Extrait du document —

A. Question en litige no 1 – Lorsqu’une audience est scindée de manière à permettre au Tribunal d’instruire d’abord la preuve et les observations portant sur la responsabilité et, ensuite et séparément, la preuve et les observations concernant les réparations, y a‑t‑il création d’une « nouvelle » instruction?

[13] Le plaignant soutient qu’à l’origine, le mot anglais « bifurcation » (scission) est formé des mots « deux » et « fourches », ce qui veut dire que le dossier est divisé en deux parties. Ainsi, il affirme qu’il y a deux instructions dans son dossier, l’une concernant la responsabilité et l’autre les réparations.

[14] Selon le English Oxford Dictionary, le verbe bifurcate signifie [traduction] « scinder en deux branches ou fourches ». L’adjectif bifurcate signifie [traduction] « fourchu, scindé », comme dans [traduction] « un arbre bifurqué ».

[15] Pour des raisons administratives, le TCDP crée un nouveau numéro de dossier pour chaque plainte que lui renvoie la Commission. Ce numéro de dossier est associé à la plainte pendant toute son existence au TCDP, que celle-ci soit réglée par médiation ou qu’elle fasse l’objet d’une audience complète, menant à une décision sur le fond. Le TCDP n’a jamais eu pour pratique de créer un nouveau numéro de dossier lorsqu’une audience est « scindée » pour permettre que la preuve et les observations sur les réparations soient instruites ultérieurement.

Entrées fournies —
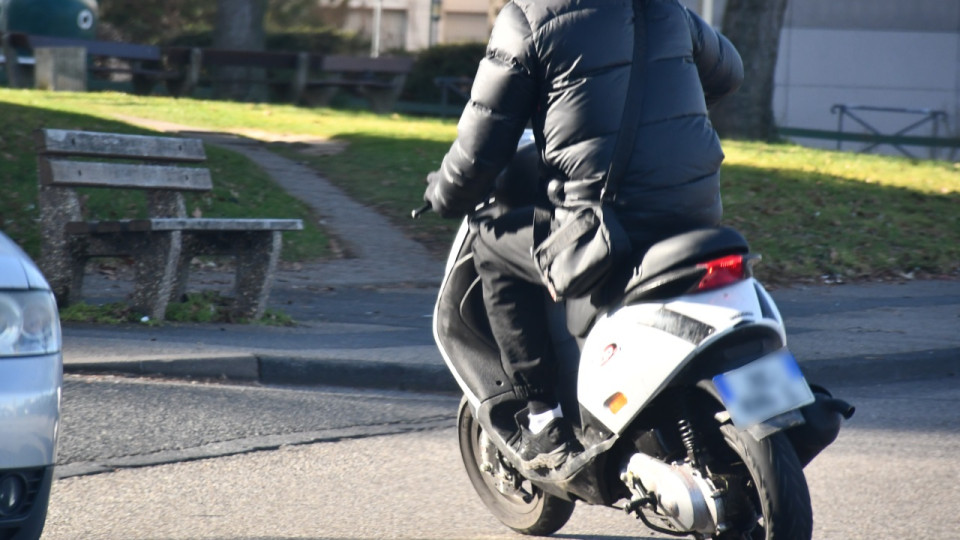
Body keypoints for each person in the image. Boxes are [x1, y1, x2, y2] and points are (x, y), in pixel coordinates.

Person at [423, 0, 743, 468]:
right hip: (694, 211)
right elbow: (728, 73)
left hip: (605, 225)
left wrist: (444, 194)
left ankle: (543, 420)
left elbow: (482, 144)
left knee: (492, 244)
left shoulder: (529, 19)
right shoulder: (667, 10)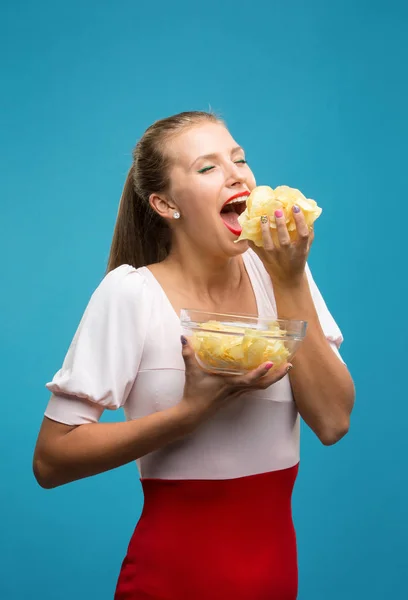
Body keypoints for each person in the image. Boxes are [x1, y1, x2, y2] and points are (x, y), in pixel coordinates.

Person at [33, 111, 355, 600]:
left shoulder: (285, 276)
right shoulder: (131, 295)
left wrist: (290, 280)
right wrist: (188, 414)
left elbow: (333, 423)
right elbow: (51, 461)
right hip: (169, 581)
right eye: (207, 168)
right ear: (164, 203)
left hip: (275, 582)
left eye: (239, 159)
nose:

Activités —
1: Recopiez le passage de l'extrait allant de « [15] Pour des » à « soient instruites ultérieurement. », en remplaçant « numéro de dossier » par « numéro de référence ».
2: Veuillez répondre à ces questions sur l'extrait :
(a) Selon le plaignant, combien d'instructions son dossier comporte-t-il, et sur quoi portent-elles ?
(b) Quel dictionnaire sert à définir le verbe bifurcate ?
(c) Qui renvoie les plaintes au TCDP ?
3: Résumez l'extrait en deux phrases.
Les entrées proviennent d'une source distincte de l'extrait.

Corrigé des activités —
1:
[15] Pour des raisons administratives, le TCDP crée un nouveau numéro de référence pour chaque plainte que lui renvoie la Commission. Ce numéro de référence est associé à la plainte pendant toute son existence au TCDP, que celle-ci soit réglée par médiation ou qu’elle fasse l’objet d’une audience complète, menant à une décision sur le fond. Le TCDP n’a jamais eu pour pratique de créer un nouveau numéro de référence lorsqu’une audience est « scindée » pour permettre que la preuve et les observations sur les réparations soient instruites ultérieurement.

2:
(a) Deux : l'une concerne la responsabilité et l'autre les réparations.
(b) Le English Oxford Dictionary.
(c) La Commission.

3: S'appuyant sur l'origine du mot anglais « bifurcation », le plaignant soutient que son dossier comporte deux instructions, l'une sur la responsabilité et l'autre sur les réparations. Le TCDP crée pourtant un seul numéro de dossier pour chaque plainte renvoyée par la Commission et n'en a jamais créé de nouveau lorsqu'une audience est scindée.